Definition
A condition in which the airplane's engine has stopped producing usable power and cannot be restored to operation in flight, requiring the pilot to glide the airplane to a forced landing.
Plain English
The engine has fully quit and will not restart, so the airplane has to be flown down to a landing without power.
Context Anchor
Encountered in emergency procedures and night flying training, especially when discussing what to do if the engine quits after dark.
Derivation
Complete means total or whole. Failure means something has stopped doing its required job. Together, the phrase means the engine has totally stopped doing its job of providing power for flight.
Why Pilots Care
Requires immediate transition to a glide, precise airspeed control, and selection of a landing site without the option of go-around or powered maneuvering.
Grounding Statement
The key idea is simple: the airplane can still be controlled, but the engine is no longer helping it stay in the air.
Intuition Check
Do not confuse a complete engine failure with rough running or reduced power.
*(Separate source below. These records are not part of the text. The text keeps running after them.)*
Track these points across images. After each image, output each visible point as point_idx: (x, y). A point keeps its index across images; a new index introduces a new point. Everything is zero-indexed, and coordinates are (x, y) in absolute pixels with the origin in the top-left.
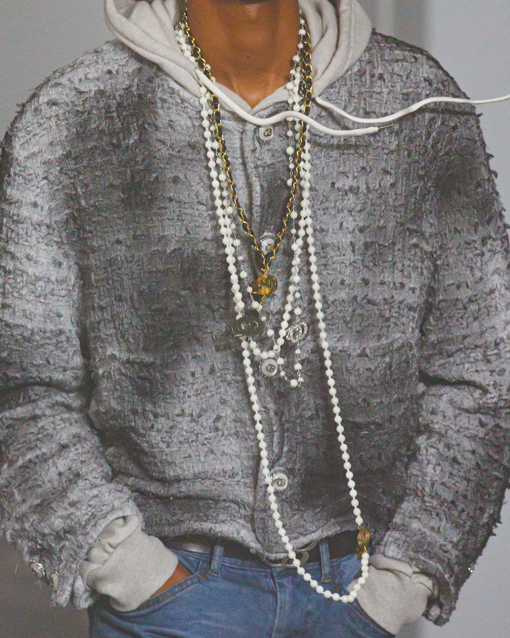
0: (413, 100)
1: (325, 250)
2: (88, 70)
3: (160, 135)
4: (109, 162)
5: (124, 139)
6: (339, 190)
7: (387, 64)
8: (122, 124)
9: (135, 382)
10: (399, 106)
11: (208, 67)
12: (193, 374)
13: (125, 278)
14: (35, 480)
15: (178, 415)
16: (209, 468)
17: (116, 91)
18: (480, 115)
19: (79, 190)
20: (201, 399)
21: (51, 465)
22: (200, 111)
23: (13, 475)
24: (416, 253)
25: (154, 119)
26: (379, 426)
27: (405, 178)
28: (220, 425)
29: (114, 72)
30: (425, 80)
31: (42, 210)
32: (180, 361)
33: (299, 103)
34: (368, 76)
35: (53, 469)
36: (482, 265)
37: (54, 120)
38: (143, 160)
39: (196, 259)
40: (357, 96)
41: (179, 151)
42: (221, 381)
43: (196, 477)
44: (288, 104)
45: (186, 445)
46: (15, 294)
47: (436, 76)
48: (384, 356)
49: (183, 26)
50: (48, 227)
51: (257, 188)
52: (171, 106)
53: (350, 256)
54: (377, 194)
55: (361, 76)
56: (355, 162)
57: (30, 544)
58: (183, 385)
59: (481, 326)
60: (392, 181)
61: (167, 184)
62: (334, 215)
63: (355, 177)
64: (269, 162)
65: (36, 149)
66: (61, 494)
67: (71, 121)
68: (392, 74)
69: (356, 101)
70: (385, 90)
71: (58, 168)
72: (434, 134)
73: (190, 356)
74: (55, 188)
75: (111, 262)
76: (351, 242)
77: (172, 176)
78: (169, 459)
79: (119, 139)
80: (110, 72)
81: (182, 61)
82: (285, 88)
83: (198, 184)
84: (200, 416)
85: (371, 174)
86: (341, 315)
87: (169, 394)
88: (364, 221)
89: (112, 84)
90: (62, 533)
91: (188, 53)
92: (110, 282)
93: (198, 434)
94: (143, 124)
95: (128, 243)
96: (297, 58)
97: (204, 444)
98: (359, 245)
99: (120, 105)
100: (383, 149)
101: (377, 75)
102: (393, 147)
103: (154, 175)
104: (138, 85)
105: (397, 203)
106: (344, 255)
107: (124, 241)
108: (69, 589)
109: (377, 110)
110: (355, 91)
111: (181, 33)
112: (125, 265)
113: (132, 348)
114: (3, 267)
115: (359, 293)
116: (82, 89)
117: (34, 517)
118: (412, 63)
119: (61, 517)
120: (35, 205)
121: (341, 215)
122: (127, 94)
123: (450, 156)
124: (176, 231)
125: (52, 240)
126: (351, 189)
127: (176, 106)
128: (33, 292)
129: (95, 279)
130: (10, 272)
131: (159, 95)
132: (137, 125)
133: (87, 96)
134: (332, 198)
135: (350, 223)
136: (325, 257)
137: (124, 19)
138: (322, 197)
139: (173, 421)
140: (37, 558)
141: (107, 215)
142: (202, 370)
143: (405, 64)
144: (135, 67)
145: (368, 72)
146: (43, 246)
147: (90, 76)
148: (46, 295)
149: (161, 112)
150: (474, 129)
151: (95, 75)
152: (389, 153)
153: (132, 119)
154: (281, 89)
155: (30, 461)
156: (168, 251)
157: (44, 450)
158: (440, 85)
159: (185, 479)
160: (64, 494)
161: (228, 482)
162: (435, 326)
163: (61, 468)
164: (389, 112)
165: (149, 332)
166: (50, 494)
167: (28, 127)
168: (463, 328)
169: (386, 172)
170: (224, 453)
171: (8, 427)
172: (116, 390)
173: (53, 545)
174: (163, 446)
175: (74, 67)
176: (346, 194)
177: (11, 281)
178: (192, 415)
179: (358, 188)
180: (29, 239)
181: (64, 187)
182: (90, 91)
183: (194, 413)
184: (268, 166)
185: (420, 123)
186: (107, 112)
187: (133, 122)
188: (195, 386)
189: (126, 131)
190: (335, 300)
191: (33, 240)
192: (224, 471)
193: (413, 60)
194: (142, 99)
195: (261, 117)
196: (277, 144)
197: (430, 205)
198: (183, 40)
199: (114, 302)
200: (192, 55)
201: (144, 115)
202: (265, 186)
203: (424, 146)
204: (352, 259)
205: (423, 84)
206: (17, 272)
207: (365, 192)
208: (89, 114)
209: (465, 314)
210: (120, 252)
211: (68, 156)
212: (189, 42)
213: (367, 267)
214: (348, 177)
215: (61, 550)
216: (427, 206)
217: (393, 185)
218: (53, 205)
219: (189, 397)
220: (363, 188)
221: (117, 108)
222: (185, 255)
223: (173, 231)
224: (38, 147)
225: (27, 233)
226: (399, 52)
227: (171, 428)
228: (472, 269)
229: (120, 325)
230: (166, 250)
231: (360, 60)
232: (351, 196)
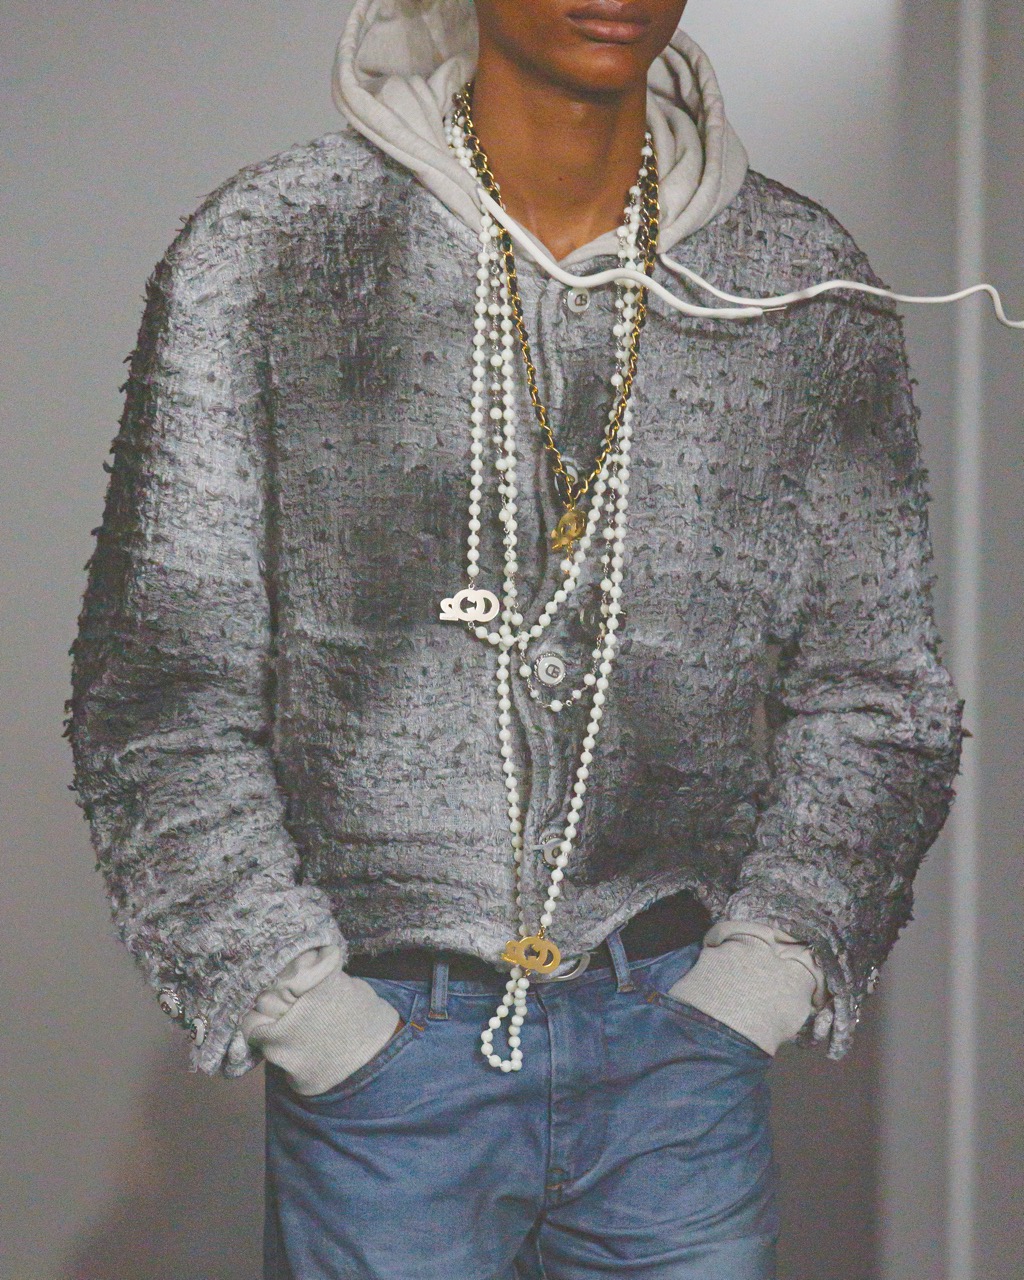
0: (809, 278)
1: (653, 496)
2: (301, 172)
3: (409, 286)
4: (325, 321)
5: (352, 286)
6: (683, 402)
7: (769, 218)
8: (352, 263)
9: (332, 676)
10: (785, 285)
11: (498, 187)
12: (425, 672)
13: (333, 504)
14: (185, 859)
15: (397, 735)
16: (432, 827)
17: (346, 209)
18: (902, 317)
19: (272, 358)
20: (436, 712)
21: (212, 840)
22: (476, 255)
23: (149, 846)
24: (788, 519)
25: (402, 260)
26: (707, 780)
27: (786, 398)
28: (463, 758)
29: (345, 180)
30: (829, 249)
31: (221, 386)
32: (406, 648)
33: (634, 260)
34: (741, 232)
35: (215, 848)
36: (897, 550)
37: (243, 243)
38: (379, 324)
39: (448, 487)
40: (722, 260)
41: (438, 314)
42: (472, 686)
43: (413, 839)
44: (618, 259)
45: (405, 785)
46: (176, 522)
47: (843, 245)
48: (727, 669)
49: (461, 120)
50: (230, 413)
51: (559, 382)
52: (432, 242)
53: (692, 510)
54: (739, 417)
55: (730, 232)
56: (711, 363)
57: (163, 964)
58: (408, 687)
59: (893, 647)
60: (766, 399)
61: (413, 363)
62: (672, 441)
63: (708, 387)
64: (579, 345)
65: (211, 289)
66: (225, 892)
67: (270, 245)
68: (778, 234)
69: (721, 268)
70: (766, 258)
71: (247, 321)
72: (838, 335)
73: (423, 642)
74: (242, 352)
75: (313, 477)
76: (696, 486)
77: (422, 352)
78: (374, 805)
79: (342, 287)
80: (337, 178)
81: (458, 173)
82: (616, 235)
83: (463, 368)
84: (431, 739)
85: (735, 385)
86: (673, 599)
87: (384, 700)
88: (719, 457)
89: (339, 197)
90: (219, 959)
91: (466, 162)
92: (308, 509)
93: (425, 769)
94: (385, 266)
95: (343, 450)
96: (636, 191)
97: (433, 787)
98: (710, 493)
99: (350, 232)
100: (757, 348)
101: (754, 233)
102: (772, 346)
103: (394, 348)
104: (381, 203)
105: (771, 435)
106: (683, 505)
107: (337, 445)
108: (222, 1050)
109: (753, 287)
110: (720, 255)
111: (457, 130)
112: (334, 484)
113: (334, 616)
114: (157, 477)
115: (707, 569)
116: (292, 198)
117: (177, 923)
118: (808, 221)
119: (222, 932)
120: (211, 378)
121: (682, 443)
122: (362, 215)
123: (861, 373)
124: (421, 440)
125: (234, 436)
126: (701, 404)
127: (439, 242)
128: (204, 519)
129: (285, 505)
130: (167, 485)
131: (414, 222)
132: (375, 267)
133: (297, 211)
134: (671, 414)
135: (695, 456)
136: (652, 507)
137: (368, 97)
138: (654, 412)
139: (389, 743)
140: (172, 986)
141: (311, 401)
142: (441, 664)
143: (798, 222)
144: (377, 175)
145: (741, 227)
146: (219, 445)
147: (303, 181)
148: (225, 523)
149: (414, 249)
150: (895, 334)
151: (314, 180)
152: (765, 355)
153: (368, 256)
154: (608, 235)
155: (180, 828)
156: (407, 470)
157: (204, 813)
158: (849, 260)
159: (394, 840)
160: (229, 894)
161: (462, 850)
162: (820, 643)
163: (229, 851)
164: (771, 293)
165: (363, 593)
166: (206, 888)
167: (200, 253)
168: (865, 650)
169: (760, 384)
170: (462, 805)
171: (153, 764)
172: (306, 687)
173: (202, 974)
174: (367, 783)
175: (277, 163)
176: (692, 411)
177: (169, 500)
178: (419, 737)
179: (712, 404)
180: (198, 433)
181: (254, 351)
182: (304, 204)
183: (422, 733)
184: (577, 351)
185: (817, 316)
186: (329, 242)
187: (369, 262)
188: (427, 691)
189: (357, 273)
190: (666, 575)
191: (204, 436)
192: (456, 833)
193: (809, 217)
194: (387, 225)
195: (574, 273)
196: (593, 321)
197: (824, 450)
198: (459, 142)
199: (313, 543)
200: (472, 166)
201: (387, 253)
202: (571, 380)
203: (820, 351)
204: (697, 514)
205: (825, 255)
206: (179, 485)
207: (723, 411)
208: (300, 240)
209: (869, 627)
210: (328, 462)
211: (260, 302)
212: (470, 144)
213: (721, 529)
214: (698, 385)
215: (214, 985)
216: (817, 450)
217: (768, 405)
218: (238, 378)
219: (416, 706)
220: (720, 406)
221: (345, 236)
222: (432, 479)
223: (416, 440)
224: (215, 286)
225: (194, 423)
226: (789, 203)
227: (384, 756)
228: (884, 554)
229: (318, 580)
230: (402, 468)
231: (730, 208)
232: (700, 414)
Complete means no usable engine power, not just poor engine performance.
Example Sentence 1
After a complete engine failure on the climb-out, the pilot lowered the nose to maintain best glide speed and turned toward the lighted area off the departure end of the runway.
Example Sentence 2
At night the pilot used cockpit instruments to confirm the complete engine failure before turning toward the nearest lighted runway.